The NBR formed the four-member committee comprising senior officials of income tax, customs and VAT following the instructions of the Chief Coordinator for Sustainable Development Goals (SDGs) at the Prime Minister's Office (PMO).
The PMO is preparing a work plan to attract the foreign investors who are planning to relocate their industries from different countries to a safe destination.
Earlier, Japan, US and Europe announced their plans to relocate their industries from China to reduce their dependence on a single country. Japan has already declared $2.20 billion financial assistance package for relocation of industries.
The Japanese newspaper 'Mainichi' on May 3, 2020 had named 10 ASEAN countries as relocating destinations for Japanese industries.
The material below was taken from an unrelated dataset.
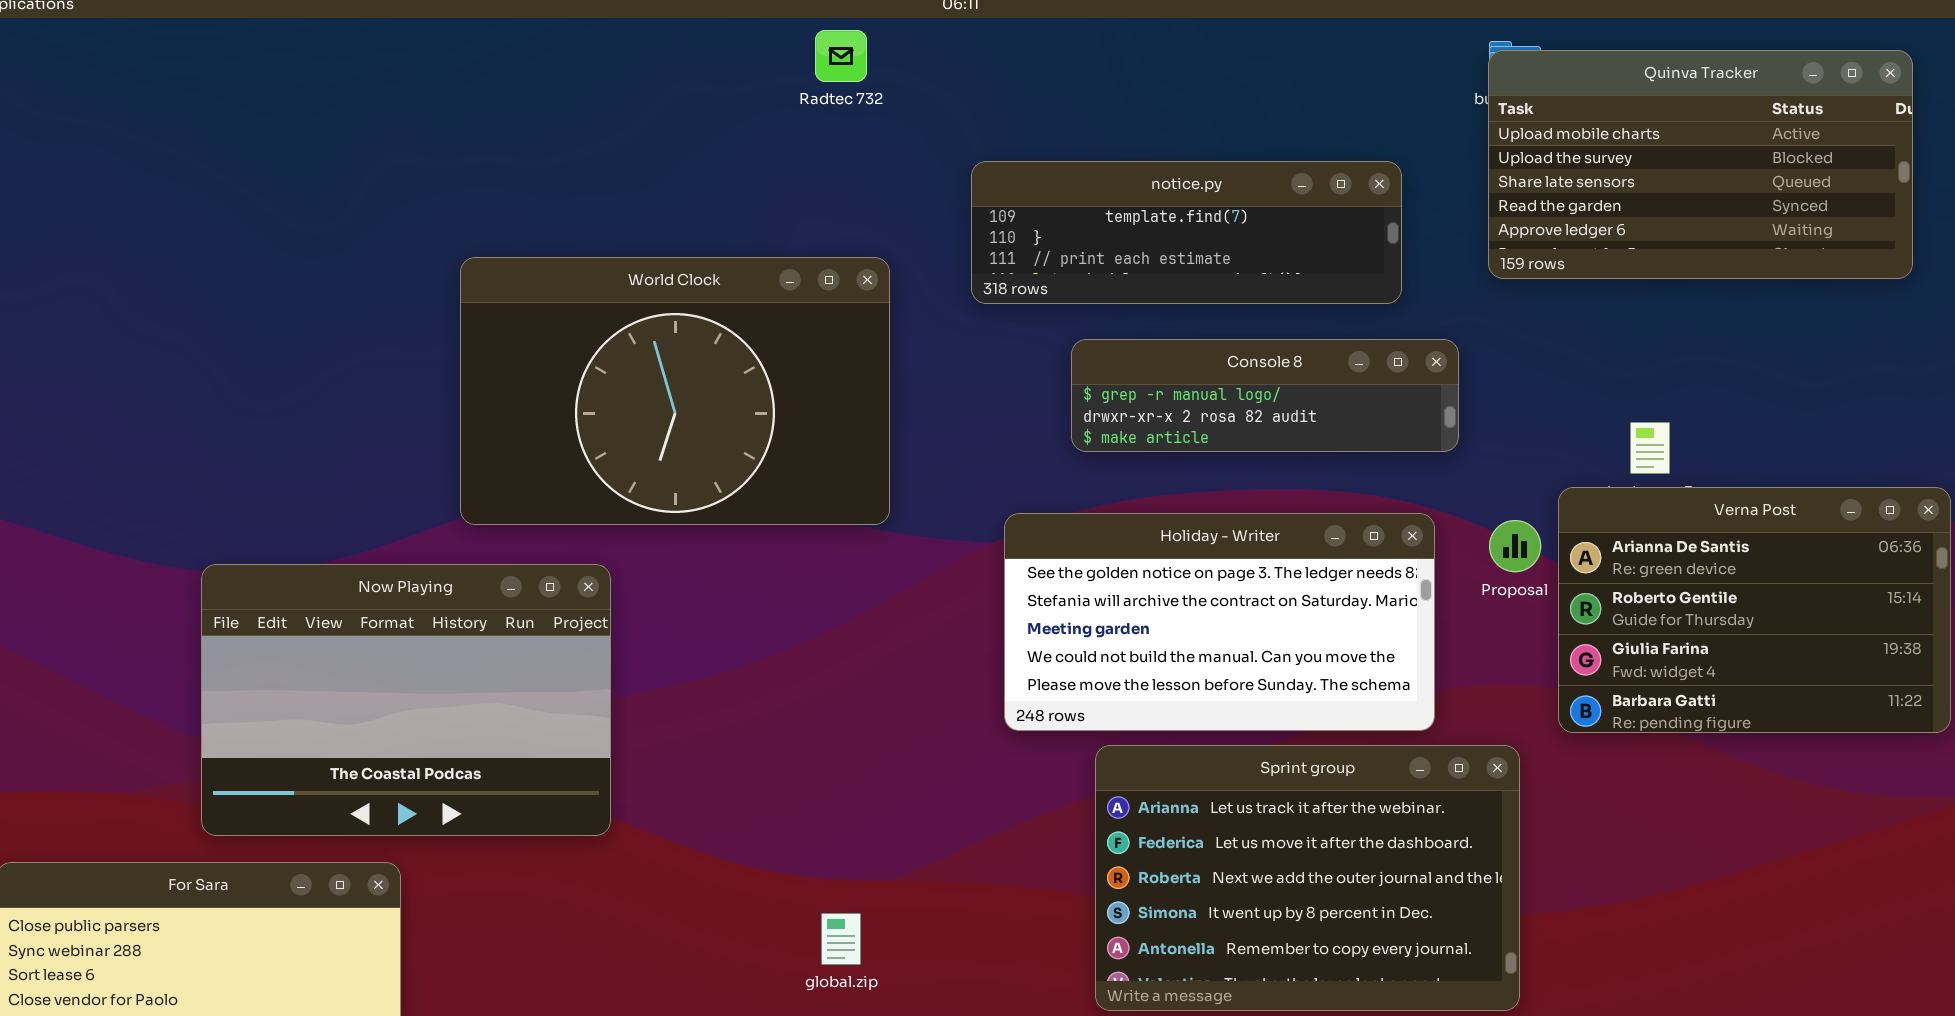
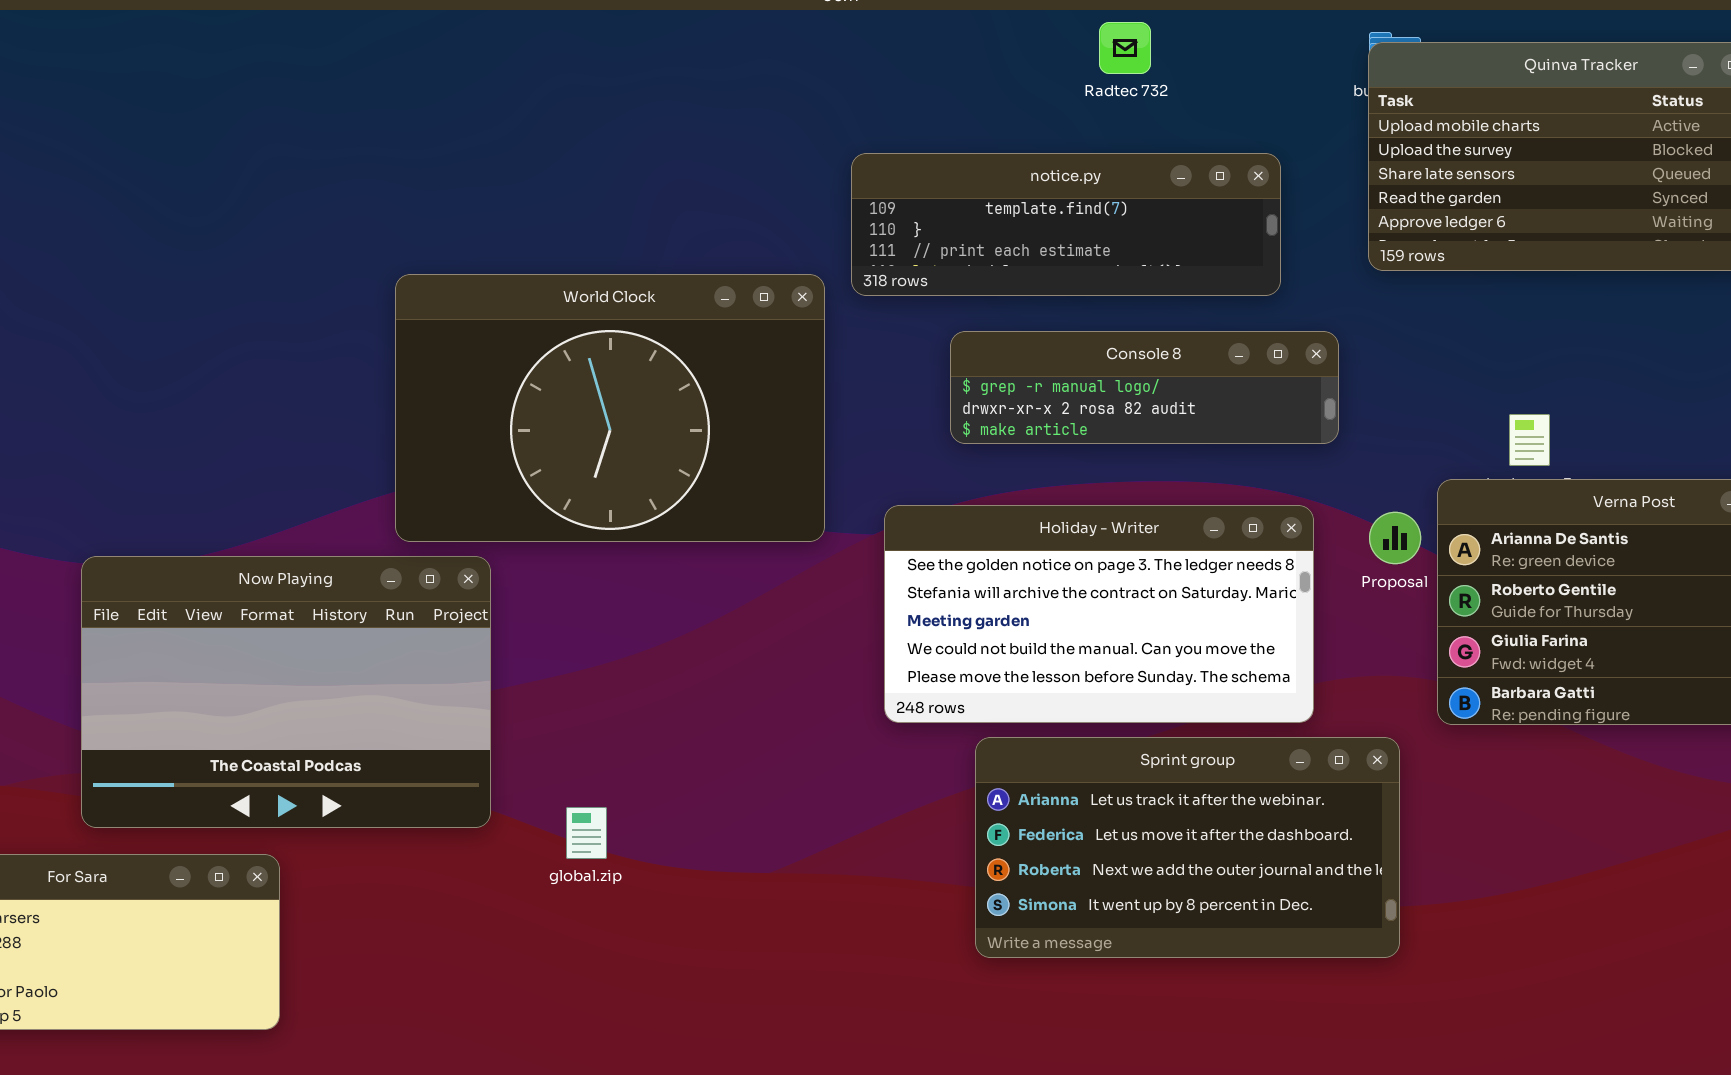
Radtec 732: [815,30,867,82] -> [1099,22,1151,74], moved
World Clock: [460,257,890,525] -> [395,274,825,542], moved
Sprint group: [1095,745,1520,1011] -> [975,737,1400,958], resized
global.zip: [821,913,861,965] -> [566,807,607,859], moved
The name of Bangladesh was not there.
Meanwhile, the PMO sent several proposals to the NBR recommending different fiscal incentives for Japanese industries.
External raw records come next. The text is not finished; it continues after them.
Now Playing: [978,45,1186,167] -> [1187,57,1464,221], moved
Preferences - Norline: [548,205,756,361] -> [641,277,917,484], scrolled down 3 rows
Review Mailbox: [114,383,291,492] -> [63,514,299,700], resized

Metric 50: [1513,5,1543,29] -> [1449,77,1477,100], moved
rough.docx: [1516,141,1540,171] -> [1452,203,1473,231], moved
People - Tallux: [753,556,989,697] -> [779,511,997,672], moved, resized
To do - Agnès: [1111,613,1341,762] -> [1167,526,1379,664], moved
To tap the potential, the government has moved to review its existing rules, regulations and incentive packages, officials said.
On August 20, Prime Minister Sheikh Hasina instructed all agencies concerned to take immediate steps to formulate a comprehensive strategy and future action plan to attract investors to Bangladesh as part of a trend of global relocations in the wake of the Covid-19 pandemic.
The NBR committee will review the existing tax incentives in the industries located in Bangladesh Economic Zones Authority (BEZA) and Bangladesh Export Processing Zones Authority (BEPZA) and compare those with the incentives for the industries located outside the zones.
It will explore what other incentives could be offered to attract the foreign investors who are looking for suitable destination of relocation of their manufacturing units.
The PMO has already conducted a review of incentive packages in India, Vietnam and Thailand.
According to a report of the PMO, obtained by the FE correspondent, India has reduced its corporate tax rate from 30 per cent to 22 per cent but it is 17 per cent for the industrial sector.
Corporate tax rate in Vietnam is 20 per cent and it has signed several FTAs with different alliances including ASEAN-China FTA, ASEAN-India FTA, Vietnam-South Korea FTA, Vietnam-Eurasian Economic Union.
Officials said the government will formulate a future action plan accumulating the recommendations made by various agencies, including the NBR, to attract the industries willing to relocate their manufacturing units.
India has adopted a Plug and Play Model to reap the China Plus One policy of foreign investors.
Under the Plug and Play Model, the country will offer ready facilities in terms of building, utility connectivity, road connectivity and clearances in hand required to start the industry.
According to the PMO analysis, Bangladesh can also follow the Plug and Play Model as BEZA and Bangladesh Hi-Tech Park Authorities are developing economic zones and parks with readymade land, infrastructure and other facilities.
Executive Chairman of BEZA Paban Chowdhury said the country needs to offer competitive benefits to the investors to attract them to Bangladesh.
He said economic zones are ready with ready land, quality utility services and tax incentives to lure investments.
Currently, around 10 economic zones including the largest Bangabandhu Sheikh Mujib Industrial City have been prepared for investors, he added.
A senior tax official said reducing taxes or offering tax incentives is not the only way to attract investments.
Many other factors including port facility, necessary infrastructure, skilled workforce are involved with it, he said.
In 2019, Bangladesh attracted $3.4 billion of foreign direct investment (FDI) while Thailand, Vietnam and India received FDI worth $13.2 billion, $15.5 billion and $49billion respectively.